**Extract to read:**

▼

The Malta Independent 22 February 2020, Saturday

Keeping Malta’s seas safe: the Transport Malta Maritime Enforcement Unit

Albert Galea Monday, 20 August 2018, 09:05 Last update: about 3 years ago

Many tend to regard Transport Malta as an entity that simply regulates the use of vehicles on our roads. In actual fact, however, the Authority’s work stretches far beyond the roads of Malta and Gozo and a large branch of it relates to our seas. 

The Transport Malta Maritime Enforcement Unit is the authority that enforces and regulates transport in Maltese waters, and it is especially important during the summer months when it comes to making sure that our seas are safe. The Malta Independent on Sunday spent a day on board one of Transport Malta’s vessels with the senior manager of the section, Patrick Pollacco, to learn exactly what work the Transport Malta Maritime Enforcement sector does on a daily basis.

The working day begins with today’s skipper of the boat – Kenneth Spiteri – running through a set of pre-patrol checks to ensure that everything is in order. Safety is strongly emphasised and we are each handed a life jacket that we are told to keep on at all times. Another element of safety is that of communication and Spiteri calls Valletta Port Control by radio as we leave Sa Maison to ensure that the boat’s communication system is in working order. Pollacco explains that it is imperative for every vessel to have a proper and working system of communication such as a VHF radio that can be used in the event of an emergency.

One of the jobs of the Maritime Enforcement Unit is to regulate the speed of vessels in the harbour area and to ensure that no vessels undertake certain dangerous manoeuvres in this area. The speed limits at sea are marked out by means of large buoys which have the relevant speed limit painted on them and all vessels are expected to adhere to that limit after passing the buoy.

Another element that falls under this section of Transport Malta is that relating to swimming areas, which are marked out during the summer months in several bays across the Maltese Islands. Pollacco explains that these areas are reserved specifically for swimmers and no sea-craft whatsoever – not even a canoe – can enter them. These swimmers-only areas are marked with red and yellow buoys and Pollacco tells us that vessels cannot be tied up to either the buoys or the ropes to which they are attached. He tells us that the Unit also ensures that the ropes and buoys are in the right place and well maintained, and if they are not they advise the maintenance teams to carry out any necessary work. 

Part of the Unit’s work is carrying out inspections on commercial vessels, a process to which The Malta Independent is witness as Spiteri steers the boat towards one such vessel. Pollacco boards the commercial vessel and carries out his usual checks – which are to ensure that the boat has all the necessary safety equipment, such as lifejackets, needed to carry passengers and that the boat itself is licensed. Each vessel must have a Commercial Vessel’s Certificate which is granted by the Authority and verifies that it is sea-worthy. In addition, anyone driving such a boat must have the required licence from Transport Malta. This is the process that Transport Malta undertakes for a basic inspection of a commercial vessel but there are, of course, more detailed inspections that they carry out from time to time, when they deem necessary.

Pollacco also appealed to all those renting such boats to make sure that they are commercially licensed. The most telling sign of this licence can be found in the registration number of the ship, which should be white on a black background.

▲

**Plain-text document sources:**
▼

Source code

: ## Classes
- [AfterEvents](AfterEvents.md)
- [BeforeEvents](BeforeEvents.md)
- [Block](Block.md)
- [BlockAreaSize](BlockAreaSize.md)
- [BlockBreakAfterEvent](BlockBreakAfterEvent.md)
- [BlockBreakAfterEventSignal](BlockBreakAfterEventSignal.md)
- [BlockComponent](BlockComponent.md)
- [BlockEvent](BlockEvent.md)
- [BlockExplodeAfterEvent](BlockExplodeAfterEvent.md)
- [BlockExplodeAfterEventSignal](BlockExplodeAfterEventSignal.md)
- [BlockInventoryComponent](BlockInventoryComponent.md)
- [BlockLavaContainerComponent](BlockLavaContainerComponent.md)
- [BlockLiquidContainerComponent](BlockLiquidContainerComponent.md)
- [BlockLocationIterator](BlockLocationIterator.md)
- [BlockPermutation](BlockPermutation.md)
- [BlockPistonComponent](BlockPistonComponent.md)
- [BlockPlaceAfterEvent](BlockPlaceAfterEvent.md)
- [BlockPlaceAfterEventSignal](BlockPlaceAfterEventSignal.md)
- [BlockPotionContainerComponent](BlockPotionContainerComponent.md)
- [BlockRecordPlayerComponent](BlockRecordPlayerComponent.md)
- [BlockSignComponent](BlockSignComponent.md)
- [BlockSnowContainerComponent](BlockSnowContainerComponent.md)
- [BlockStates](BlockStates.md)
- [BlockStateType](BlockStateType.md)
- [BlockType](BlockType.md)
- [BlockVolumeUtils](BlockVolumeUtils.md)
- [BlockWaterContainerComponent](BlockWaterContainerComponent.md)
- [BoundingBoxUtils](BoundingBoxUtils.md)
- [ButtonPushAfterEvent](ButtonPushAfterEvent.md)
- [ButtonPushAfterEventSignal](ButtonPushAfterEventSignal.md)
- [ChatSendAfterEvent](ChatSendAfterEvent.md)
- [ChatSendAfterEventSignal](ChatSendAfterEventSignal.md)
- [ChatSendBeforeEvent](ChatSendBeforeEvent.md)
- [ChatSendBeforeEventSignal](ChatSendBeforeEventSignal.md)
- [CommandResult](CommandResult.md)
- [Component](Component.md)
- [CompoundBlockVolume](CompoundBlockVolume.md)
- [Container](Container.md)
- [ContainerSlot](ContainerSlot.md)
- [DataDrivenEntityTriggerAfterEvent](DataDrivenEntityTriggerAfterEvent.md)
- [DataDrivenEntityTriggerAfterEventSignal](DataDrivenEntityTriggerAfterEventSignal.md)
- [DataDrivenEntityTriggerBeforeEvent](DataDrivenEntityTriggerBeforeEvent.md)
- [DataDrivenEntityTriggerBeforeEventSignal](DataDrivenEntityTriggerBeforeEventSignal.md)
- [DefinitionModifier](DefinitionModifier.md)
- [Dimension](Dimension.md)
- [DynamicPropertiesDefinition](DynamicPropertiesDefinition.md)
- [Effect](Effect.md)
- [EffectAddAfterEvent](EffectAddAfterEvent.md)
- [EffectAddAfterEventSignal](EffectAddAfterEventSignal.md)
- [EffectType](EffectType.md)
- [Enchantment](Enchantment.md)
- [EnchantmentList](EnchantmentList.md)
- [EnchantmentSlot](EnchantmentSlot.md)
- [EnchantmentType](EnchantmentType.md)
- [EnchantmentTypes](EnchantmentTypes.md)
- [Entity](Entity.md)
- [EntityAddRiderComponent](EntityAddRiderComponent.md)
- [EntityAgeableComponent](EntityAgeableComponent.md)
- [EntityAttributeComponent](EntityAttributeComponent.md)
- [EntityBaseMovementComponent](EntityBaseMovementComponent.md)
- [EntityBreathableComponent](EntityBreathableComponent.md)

▲

**What to do:**
- A) Put this sentence from the article about the Transport Malta Maritime Enforcement Unit into Spanish: "Each vessel must have a Commercial Vessel's Certificate which is granted by the Authority and verifies that it is sea-worthy."
- B) Write the next part of the article about the Transport Malta Maritime Enforcement Unit, picking up after its last sentence.
The listing is separate material that stands apart from the article.

**Answers for the exercise:**
- A) Cada embarcación debe tener un Certificado de Embarcación Comercial, que otorga la Autoridad y que verifica que está en condiciones de navegar.

- B)
As the Maritime Enforcement Unit, Pollacco explains that their message is simply for people to operate and drive boats with prudence because, in reality, its aim at the end of the season is not to tally up how many fines they have imposed but that there have been no fatalities or accidents. That, he says, is how they measure the success of the Authority: that a summer passes without a serious incident. “Our appeal is that people show prudence, so that a day of pleasure at sea does not turn into a tragedy with ugly repercussions for all those involved”, he concludes.


Table 1:

What should you ask before going out to sea?

·        Have you checked the weather forecast?

·        Have you seen the latest sea-farer’s notices? (these can be found at

·        Have you checked if there are any defects on or damage to the boat?

·        Do you have enough fuel for the journey, and enough extra as a reserve?

·        Do you have enough food and water?

·        Is all the recommended safety equipment on the boat and in good condition?

·        Have you shown the passengers where the safety equipment is and how to use it?

·        Have you told someone of your destination and voyage plan?

·        What means of communication do you have onboard in the event of an emergency?


Table 2:

What should you have on board?

·        Personal floating devices for each person on board

·        Fire extinguishers

·        Waterproof first kit and torch

·        Life raft or dinghy

·        VHF Radio

·        GPS for navigation

·        A visual signal, such as a coloured flare, to call for help

·        A bucket or a water pump


Table 3:

What should you keep in mind when out at sea?

·        Swimmers’ areas: In the summer, several areas around the Maltese Islands are reserved specifically for swimmers and any type of vessel is prohibited from entering them or mooring to the buoys marking the area. Certain areas have passages where vessels can pass, but speeds in these passages must be kept at their lowest.

·        Speed limits: Sea-goers are obliged to observe the speed limits that are set by Transport Malta across territorial waters.

·        Rescue plan: Always have a rescue plan ready.

·        Alcohol: As when driving a car, alcohol consumption can affect your judgement and ability to control your vessel. No vessel can be captained by people under the influence of alcohol.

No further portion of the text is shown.